I'm trying, in a Java environment, to write log files to Google Cloud Storage in chunks. I have a process that parses raw log-files and produces lines of JSON; I store the JSON lines in a buffer, and I want to write to the same file in GCS every time the buffer hits 5mgb or so, until the original raw source has been fully parsed. I have a similar setup that writes to AWS S3. The writing in chunks is done due to memory issues.
I managed to write a file to GCS as follows (gcsService is a Storage object configured with authentications and so on):
private void uploadStream(String path, String name, String contentType, InputStream stream, String bucketName) throws IOException, GeneralSecurityException {
InputStreamContent contentStream = new InputStreamContent(contentType, stream);
StorageObject objectMetadata = new StorageObject()
.setName(path+"/"+name)
.setAcl(Arrays.asList(new ObjectAccessControl().setEntity("allUsers").setRole("READER")));
Storage.Objects.Insert insertRequest = gcsService.objects()
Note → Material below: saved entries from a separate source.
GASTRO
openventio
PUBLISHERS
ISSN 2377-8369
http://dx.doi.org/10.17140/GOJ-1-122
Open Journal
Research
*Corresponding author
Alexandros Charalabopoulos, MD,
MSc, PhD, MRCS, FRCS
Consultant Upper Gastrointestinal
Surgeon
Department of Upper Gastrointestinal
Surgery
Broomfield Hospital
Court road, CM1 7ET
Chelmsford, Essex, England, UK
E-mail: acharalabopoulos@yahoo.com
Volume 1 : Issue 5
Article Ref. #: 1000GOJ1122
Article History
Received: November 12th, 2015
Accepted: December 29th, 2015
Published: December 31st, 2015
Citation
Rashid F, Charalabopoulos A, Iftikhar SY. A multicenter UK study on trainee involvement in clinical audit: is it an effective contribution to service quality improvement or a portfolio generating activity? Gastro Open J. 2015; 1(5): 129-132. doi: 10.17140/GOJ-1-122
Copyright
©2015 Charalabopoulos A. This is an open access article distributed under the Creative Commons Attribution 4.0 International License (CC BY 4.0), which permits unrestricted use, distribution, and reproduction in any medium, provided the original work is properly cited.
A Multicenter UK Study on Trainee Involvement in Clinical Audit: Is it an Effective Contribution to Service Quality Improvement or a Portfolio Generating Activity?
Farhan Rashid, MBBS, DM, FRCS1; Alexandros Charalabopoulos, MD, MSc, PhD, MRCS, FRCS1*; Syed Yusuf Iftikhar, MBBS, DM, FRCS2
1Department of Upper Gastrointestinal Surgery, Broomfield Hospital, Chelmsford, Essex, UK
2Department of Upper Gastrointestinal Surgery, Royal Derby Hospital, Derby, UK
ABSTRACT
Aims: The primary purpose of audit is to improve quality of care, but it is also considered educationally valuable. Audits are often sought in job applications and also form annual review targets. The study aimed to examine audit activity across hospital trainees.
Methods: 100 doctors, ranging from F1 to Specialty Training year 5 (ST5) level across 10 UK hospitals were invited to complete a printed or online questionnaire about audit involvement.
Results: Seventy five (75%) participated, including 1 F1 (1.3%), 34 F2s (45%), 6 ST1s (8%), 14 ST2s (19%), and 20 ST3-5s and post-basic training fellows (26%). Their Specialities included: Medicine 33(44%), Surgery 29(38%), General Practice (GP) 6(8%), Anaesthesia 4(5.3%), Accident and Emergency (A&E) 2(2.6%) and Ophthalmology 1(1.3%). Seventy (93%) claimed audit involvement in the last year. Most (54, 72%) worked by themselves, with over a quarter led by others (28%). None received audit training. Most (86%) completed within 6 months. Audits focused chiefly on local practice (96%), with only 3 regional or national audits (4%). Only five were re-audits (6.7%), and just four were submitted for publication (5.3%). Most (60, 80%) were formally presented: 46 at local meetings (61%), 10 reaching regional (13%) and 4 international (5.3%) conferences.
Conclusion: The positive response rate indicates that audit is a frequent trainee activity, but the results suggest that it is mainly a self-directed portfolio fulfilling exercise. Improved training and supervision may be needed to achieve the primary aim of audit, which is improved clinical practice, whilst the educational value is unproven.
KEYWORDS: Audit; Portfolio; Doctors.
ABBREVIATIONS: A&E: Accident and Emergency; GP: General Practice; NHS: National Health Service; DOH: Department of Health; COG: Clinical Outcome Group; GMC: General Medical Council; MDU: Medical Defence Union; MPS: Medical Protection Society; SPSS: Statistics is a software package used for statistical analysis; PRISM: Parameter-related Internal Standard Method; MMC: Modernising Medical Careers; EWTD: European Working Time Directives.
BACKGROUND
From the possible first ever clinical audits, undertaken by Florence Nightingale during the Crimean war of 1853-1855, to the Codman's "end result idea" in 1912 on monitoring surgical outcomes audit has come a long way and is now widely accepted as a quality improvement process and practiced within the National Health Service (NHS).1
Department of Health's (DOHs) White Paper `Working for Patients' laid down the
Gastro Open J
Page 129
.insert(bucketName, objectMetadata, contentStream);
insertRequest.execute();
}
Unfortunately, I have been unable to figure out how to write to GCS in chunks. Google's documentation seems to suggest two approaches. One involves "Resumable" Insert requests: https://cloud.google.com/storage/docs/json_api/v1/how-tos/upload
And the other approach involves "Compose" requests: https://cloud.google.com/storage/docs/json_api/v1/objects/compose
I've been trying to get a "Resumable" upload set up, but I can't get it to work.
Any ideas? My specific questions are:
- What is an elegant and/or appropriate way to upload in chunks to GCS?
- Does anyone know how to set up Resumable uploads to GCS via Insert requests in Java? Can that be done at all?